Check each statement against the log analysis module. Answer yes or no and quote the words that decide it: (a) basic regex knowledge is a required prerequisite; (b) the module is expected to take 25 to 30 minutes; (c) the kernel is not among the things said to write logs.

§ Extract to read
__________________________________________________
Module 6.2: Log Analysis

Linux Troubleshooting | Complexity: [MEDIUM] | Time: 25-30 min

Prerequisites

Before starting this module:

Required: Module 6.1: Systematic Troubleshooting
Required: Module 1.2: Processes & Systemd
Helpful: Basic regex knowledge

What You’ll Be Able to Do

After this module, you will be able to:

Query logs efficiently with journalctl, grep, awk, and timestamp-based filtering
Correlate events across multiple log sources to build an incident timeline
Identify common error patterns and their root causes from log entries
Design a log aggregation strategy for a multi-service environment

Why This Module Matters

Logs are the first source of truth for debugging. Every application, service, and the kernel itself writes logs. Knowing how to find, read, and analyze logs is fundamental to troubleshooting.

Understanding log analysis helps you:

Find error messages — The exact cause of failures
Correlate events — What happened before the problem?
__________________________________________________
§ Data provided

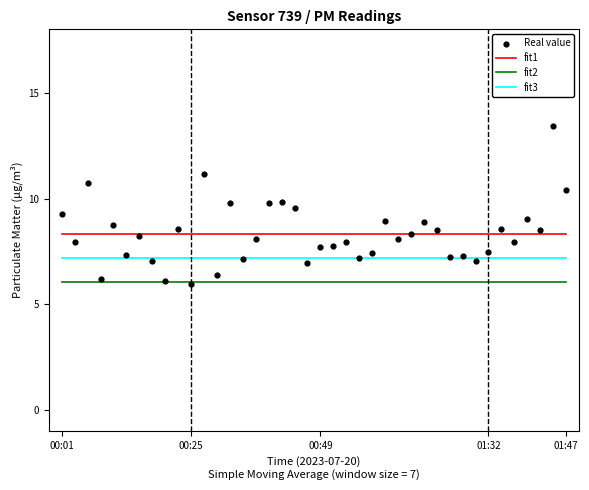

Which series has the widest spread of Y values?

Real value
__________________________________________________
§ Your solution
(a) No: "Helpful: Basic regex knowledge"
(b) Yes: "Time: 25-30 min"
(c) No: "Every application, service, and the kernel itself writes logs."